One more illustration, and then we leave this long and honorable record. It is that of William Walker, who, after a stirring and honorable career as a merchant and statesman, died at Quebec, in 1863. He left Scotland in 1815, when twenty-two years old, and went at once to Montreal, where he became a partner in the firm of Forsyth, Richardson & Co. of Montreal, and Forsyth, Walker & Co. of Quebec. He was part owner of the steamer Royal William, the first steam vessel that crossed the Atlantic from British North America. He was first President of the Quebec and Riviere du Loup Railroad Company, President of the Quebec Board of Trade, and a Director in nearly all the financial institutions of that ancient city. He was a bit of a soldier, too, and raised and commanded the Quebec Volunteer Rifle Corps. But, with all these occupations, he attended closely to his main business, and in 1848 was enabled to retire with a handsome fortune. In 1839 he was appointed a life member of the Legislative Council by royal mandate, and in that capacity did much good work for the Dominion, as well as for his own province of Quebec. His later interest, however, centred in the University of Bishop's College, Lennoxville, of which he was the first Chancellor, and his benefactions to it, as well as his influential labors, were such as to stamp him as one of the most thoughtful workers on behalf of higher education in Canada.

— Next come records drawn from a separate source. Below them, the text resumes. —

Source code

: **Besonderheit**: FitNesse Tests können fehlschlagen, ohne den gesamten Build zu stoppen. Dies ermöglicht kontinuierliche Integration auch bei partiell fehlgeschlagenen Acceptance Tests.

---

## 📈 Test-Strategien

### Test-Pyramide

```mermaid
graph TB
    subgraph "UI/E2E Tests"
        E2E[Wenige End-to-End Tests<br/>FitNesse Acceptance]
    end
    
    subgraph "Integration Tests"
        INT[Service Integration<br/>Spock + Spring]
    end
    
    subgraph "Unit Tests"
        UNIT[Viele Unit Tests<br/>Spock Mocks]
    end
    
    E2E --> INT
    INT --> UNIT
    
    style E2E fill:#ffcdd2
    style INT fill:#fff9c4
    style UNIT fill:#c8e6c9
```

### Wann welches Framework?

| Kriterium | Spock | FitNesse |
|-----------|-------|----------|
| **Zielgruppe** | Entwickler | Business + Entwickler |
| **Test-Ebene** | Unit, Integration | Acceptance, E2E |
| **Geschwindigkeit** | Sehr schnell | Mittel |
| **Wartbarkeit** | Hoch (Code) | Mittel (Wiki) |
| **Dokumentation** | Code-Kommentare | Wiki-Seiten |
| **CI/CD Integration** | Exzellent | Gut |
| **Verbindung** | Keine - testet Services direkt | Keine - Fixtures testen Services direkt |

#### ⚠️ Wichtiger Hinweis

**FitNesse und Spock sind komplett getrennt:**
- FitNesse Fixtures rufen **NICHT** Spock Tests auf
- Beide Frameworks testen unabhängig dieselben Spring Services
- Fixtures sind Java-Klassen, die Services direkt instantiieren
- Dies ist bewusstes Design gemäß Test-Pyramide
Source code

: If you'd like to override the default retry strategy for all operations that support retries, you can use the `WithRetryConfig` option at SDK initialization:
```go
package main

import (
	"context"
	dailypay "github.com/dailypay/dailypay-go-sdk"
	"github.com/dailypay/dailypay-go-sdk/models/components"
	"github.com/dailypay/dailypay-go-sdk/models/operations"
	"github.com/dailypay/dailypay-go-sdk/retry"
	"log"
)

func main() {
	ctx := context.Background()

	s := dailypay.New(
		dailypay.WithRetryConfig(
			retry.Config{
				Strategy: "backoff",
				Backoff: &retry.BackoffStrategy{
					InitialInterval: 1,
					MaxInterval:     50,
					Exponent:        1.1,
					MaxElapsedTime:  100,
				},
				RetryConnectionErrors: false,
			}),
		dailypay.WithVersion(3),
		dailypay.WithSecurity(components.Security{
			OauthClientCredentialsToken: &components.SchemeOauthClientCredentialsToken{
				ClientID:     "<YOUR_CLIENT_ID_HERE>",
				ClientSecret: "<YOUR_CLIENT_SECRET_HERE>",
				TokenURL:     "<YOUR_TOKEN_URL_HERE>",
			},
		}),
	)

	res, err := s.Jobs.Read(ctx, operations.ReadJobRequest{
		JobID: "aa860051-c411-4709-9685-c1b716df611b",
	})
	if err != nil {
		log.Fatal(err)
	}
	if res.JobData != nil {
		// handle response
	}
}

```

We would fain dwell yet a while across the St. Lawrence, but the work has been done already by loving hands, and we have now lingered too long with this branch of our theme—not too long to exhaust it, but longer than was necessary to demonstrate how much America owes to the Scottish merchants who threw in their lot with the New World.

In Glasgow they generally estimate the good qualities of a man by figuring up how much he is worth. That basis of merit we have generally avoided in the preceding pages. But it may not be out of place to say that the fortune of Mr. George Smith, the pioneer Chicago banker already mentioned, is now beheved to amount to about $50,000,000. With it he is doing much practical good, for, besides founding several bursaries in the schools of Old Deer, he gave $5,000 last year to Aberdeen University towards its new buildings.

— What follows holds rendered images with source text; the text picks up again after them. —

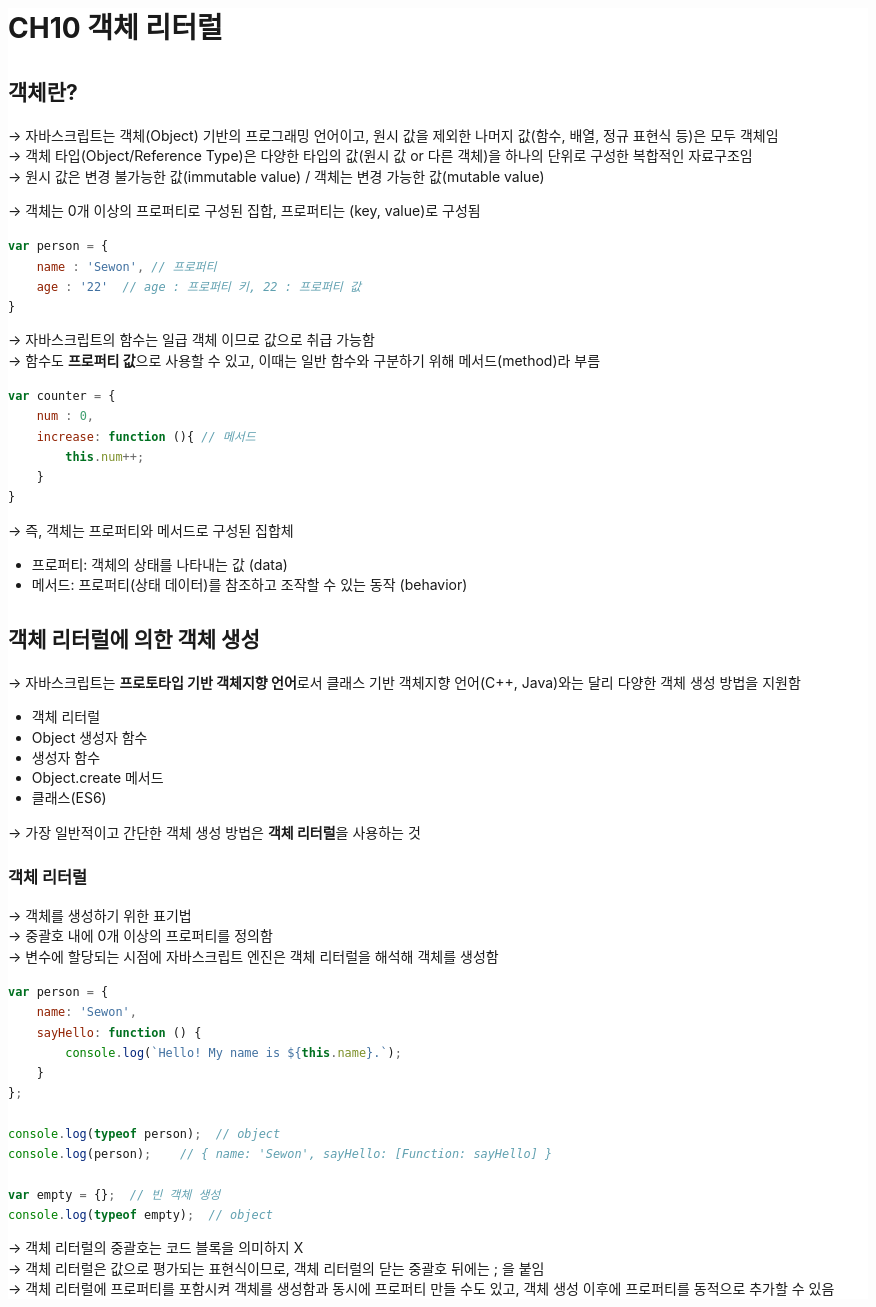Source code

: # CH10 객체 리터럴

## 객체란?
→ 자바스크립트는 객체(Object) 기반의 프로그래밍 언어이고, 원시 값을 제외한 나머지 값(함수, 배열, 정규 표현식 등)은 모두 객체임   
→ 객체 타입(Object/Reference Type)은 다양한 타입의 값(원시 값 or 다른 객체)을 하나의 단위로 구성한 복합적인 자료구조임   
→ 원시 값은 변경 불가능한 값(immutable value) / 객체는 변경 가능한 값(mutable value)   

→ 객체는 0개 이상의 프로퍼티로 구성된 집합, 프로퍼티는 (key, value)로 구성됨   
```javascript
var person = {
    name : 'Sewon', // 프로퍼티 
    age : '22'  // age : 프로퍼티 키, 22 : 프로퍼티 값  
}
```

→ 자바스크립트의 함수는 일급 객체 이므로 값으로 취급 가능함   
→ 함수도 **프로퍼티 값**으로 사용할 수 있고, 이때는 일반 함수와 구분하기 위해 메서드(method)라 부름   
```javascript
var counter = {
    num : 0,   
    increase: function (){ // 메서드   
        this.num++;
    }
}
```

→ 즉, 객체는 프로퍼티와 메서드로 구성된 집합체
- 프로퍼티: 객체의 상태를 나타내는 값 (data)
- 메서드: 프로퍼티(상태 데이터)를 참조하고 조작할 수 있는 동작 (behavior)   

## 객체 리터럴에 의한 객체 생성
→ 자바스크립트는 **프로토타입 기반 객체지향 언어**로서 클래스 기반 객체지향 언어(C++, Java)와는 달리 다양한 객체 생성 방법을 지원함   
- 객체 리터럴
- Object 생성자 함수
- 생성자 함수
- Object.create 메서드
- 클래스(ES6)

→ 가장 일반적이고 간단한 객체 생성 방법은 **객체 리터럴**을 사용하는 것   

### 객체 리터럴
→ 객체를 생성하기 위한 표기법    
→ 중괄호 내에 0개 이상의 프로퍼티를 정의함   
→ 변수에 할당되는 시점에 자바스크립트 엔진은 객체 리터럴을 해석해 객체를 생성함   
```javascript
var person = {
    name: 'Sewon',
    sayHello: function () {
        console.log(`Hello! My name is ${this.name}.`);
    }
};

console.log(typeof person);  // object
console.log(person);    // { name: 'Sewon', sayHello: [Function: sayHello] }

var empty = {};  // 빈 객체 생성 
console.log(typeof empty);  // object 
```
→ 객체 리터럴의 중괄호는 코드 블록을 의미하지 X   
→ 객체 리터럴은 값으로 평가되는 표현식이므로, 객체 리터럴의 닫는 중괄호 뒤에는 ; 을 붙임   
→ 객체 리터럴에 프로퍼티를 포함시켜 객체를 생성함과 동시에 프로퍼티 만들 수도 있고, 객체 생성 이후에 프로퍼티를 동적으로 추가할 수 있음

When Alexander Stuart of New York died he bequeathed his entire estate, valued at $2,000,000, to his brother, Robert L. Stuart, his sole legatee. When, later, Robert L. died, he left his fortune, estimated at over $5,000,000, to his wife. In spite of her many benefactions, Mrs. P. L. Stuart left $5,000,000 when she died, nine years after her husband. After making liberal provisions for distant relatives and a few personal friends, she bequeathed nearly $4,500,000 to religious, benevolent, and educational institutions.